# Gas still rules!



## FRITZHID (Feb 8, 2017)

Yes, i know... LD and DPSS lasers have dominated the market but i still believe that gas lasers are by far the better laser, especially in the aesthetics dept...

That being said, i picked up this little gem about 2 yrs ago from an electronics graveyard for $20 but it lacked a PSU  ....





But a well known laser expert sent me this and it arrived this AM...




so now there's this beautiful HeNe discharge that just can't be beat, and the beam is stunning as always with hene...




and of course, the spectral...






after dark, i'll see about some beam shots.


----------



## BVH (Feb 8, 2017)

ooouuuuuuu aaaaawwwwwgh Purdy!


----------



## FRITZHID (Feb 14, 2017)

25' beam shot


----------



## FRITZHID (Apr 15, 2017)

https://www.youtube.com/watch?v=p6AZZn-3kJg&t=51s


----------



## Dr. Mario (Apr 16, 2017)

FRITZHID, now that's some Helium-Neon laser. I am also surprised that this laser is still functional, as it looks to be made in 70s - 80s. (Ancient Helium-Neon laser tubes tend to be built the weird way as you can notice when comparing this ancient laser tube with modern barcode tubes - nevertheless, it makes for some pretty interesting neon sign in a way. Also, soft-sealed laser tubes tend to die much faster than hard-sealed ones, however yours seem to be vacuum-fit, meaning the seal was formed between perfectly ground tube end and mirror or brewster angle plate in a way they're cold-welded together, which explains its longevity.)

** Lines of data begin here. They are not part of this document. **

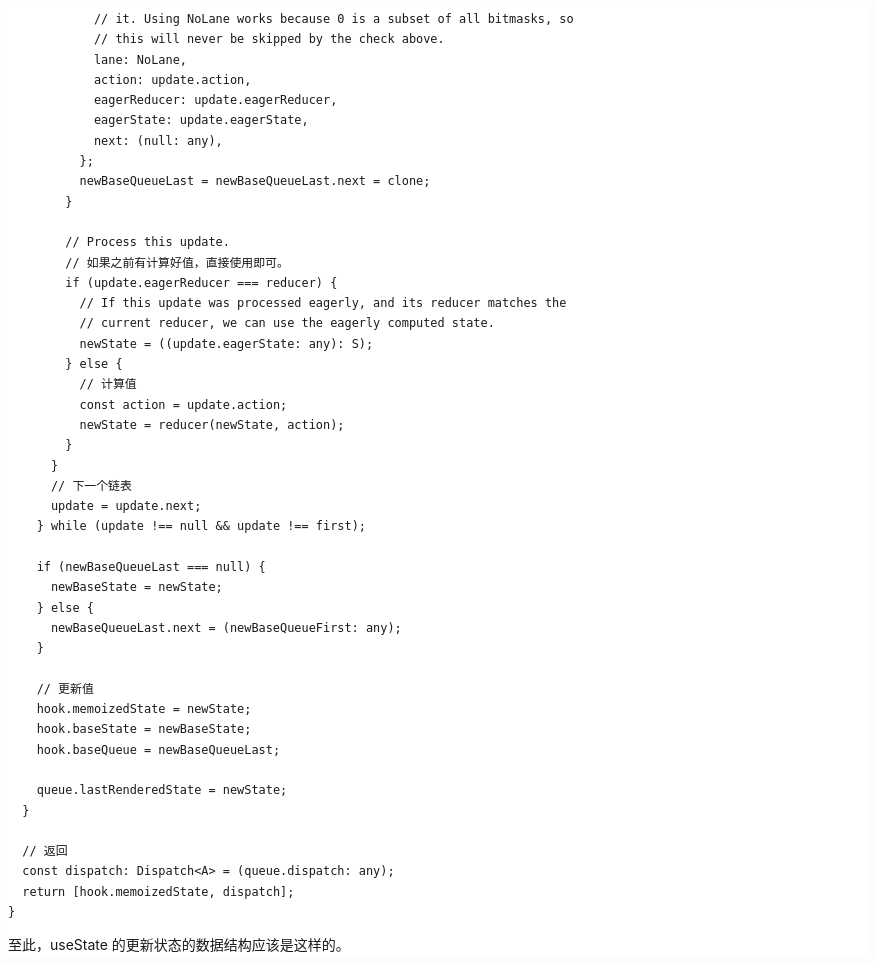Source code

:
 ```tsx
            // it. Using NoLane works because 0 is a subset of all bitmasks, so
            // this will never be skipped by the check above.
            lane: NoLane,
            action: update.action,
            eagerReducer: update.eagerReducer,
            eagerState: update.eagerState,
            next: (null: any),
          };
          newBaseQueueLast = newBaseQueueLast.next = clone;
        }

        // Process this update.
        // 如果之前有计算好值，直接使用即可。
        if (update.eagerReducer === reducer) {
          // If this update was processed eagerly, and its reducer matches the
          // current reducer, we can use the eagerly computed state.
          newState = ((update.eagerState: any): S);
        } else {
          // 计算值
          const action = update.action;
          newState = reducer(newState, action);
        }
      }
      // 下一个链表
      update = update.next;
    } while (update !== null && update !== first);

    if (newBaseQueueLast === null) {
      newBaseState = newState;
    } else {
      newBaseQueueLast.next = (newBaseQueueFirst: any);
    }

    // 更新值 
    hook.memoizedState = newState;
    hook.baseState = newBaseState;
    hook.baseQueue = newBaseQueueLast;

    queue.lastRenderedState = newState;
  }

  // 返回
  const dispatch: Dispatch<A> = (queue.dispatch: any);
  return [hook.memoizedState, dispatch];
}
```

至此，useState 的更新状态的数据结构应该是这样的。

Even though DPSS and laser diodes have conquered the markets, there's still huge markets for gas lasers owing to their characteristics which still makes them attractive, such as time domain stability (spectrum width and coherence length) which is still way better than laser diodes, except for some very expensive VCSEL diodes. That said, I have a few very small Helium-Neon laser tubes (Melles Griot 05-LHR-640), and they are a rather nifty demonstration of optical physics by themselves. I wish I would have a small laser inverter power supply to be powered by a single high-drain Lithium-ion battery - I might have to make one though.


----------



## FRITZHID (Apr 16, 2017)

Yeah, she's my "glass work" baby.... So beautiful to look at whilst running. (Glad she doesn't hog the dryer outlet like my Ar/Kr!)


----------



## Dr. Mario (Apr 16, 2017)

It certainly is. The nice thing about Helium-Neon lasers is that they're efficient in comparison to Argon-ion lasers, which is nice because you don't have to worry too much about the electrical and cooling requirement (except for some extremely rare monster Helium-Neon lasers).


----------



## FRITZHID (Apr 16, 2017)

True. Personally, I love this laser for the fact that it's very easy to use as teaching aid... On many levels. ....and it's beam is so f'n clean! I put any bare laser to compete! Lol


----------



## Dr. Mario (Apr 16, 2017)

Yup - it's popular for usage as a teaching aid - if you have access to the external cavity Helium-Neon laser as those used in the medical Raman spectrography machine, you can do some nifty optical tricks with it (such as multiple brewster plates between the laser output end and output mirror - when you have set up enough of them the right way, it will resume lasing as if the plates aren't there). 

And as for the clean laser beam, I totally agree, quite crispy compared to the elliptic laser beam typical of the Fabry-Perot (the usual favor) laser diode.

EDITED: Here's a link to the optical trick I talked about, it's under "Perpendicular Uncoated Windows in a Low Gain Laser" in Sam's Laser FAQ link - https://www.repairfaq.org/sam/laserexp.htm


----------



## FRITZHID (Apr 16, 2017)

This HeNe is a 2 Brewster window laser..... About the best laser you're gonna find for teaching the basics.


----------



## Dr. Mario (Apr 17, 2017)

Two Brewster windows laser? Excellent, it will work.


----------



## Accutronitis (Nov 24, 2017)

Rules in what way ? Nice round, low divergent beam ?


----------



## FRITZHID (Nov 25, 2017)

Accutronitis said:


> Rules in what way ? Nice round, low divergent beam ?



....For starters.


They are works of art, beautiful to look at. Todays solid state lasers are little more then just another electronic module..... a chunk of aluminum with wires to a driver.
HeNe, HeCd, Glass bell AR, etc are aesthetically pleasing, especially when powered... that beautiful plasma glow.
Then there is those few wonderful Multi Spectrum lasers that you just cant get in a solid state device. Ar/Kr for instance, 6-11 separate lines from one cavity, can't see semiconductor cavities doing that anytime soon! lol

Are they less efficient? yes.
Are they large and cumbersome? you betcha.
Are they worth it? ....Absolutely, yes.


----------



## Accutronitis (Nov 25, 2017)

Cool, Now i get it !


----------



## FRITZHID (Nov 25, 2017)

Accutronitis said:


> Cool, Now i get it !





:thumbsup:


----------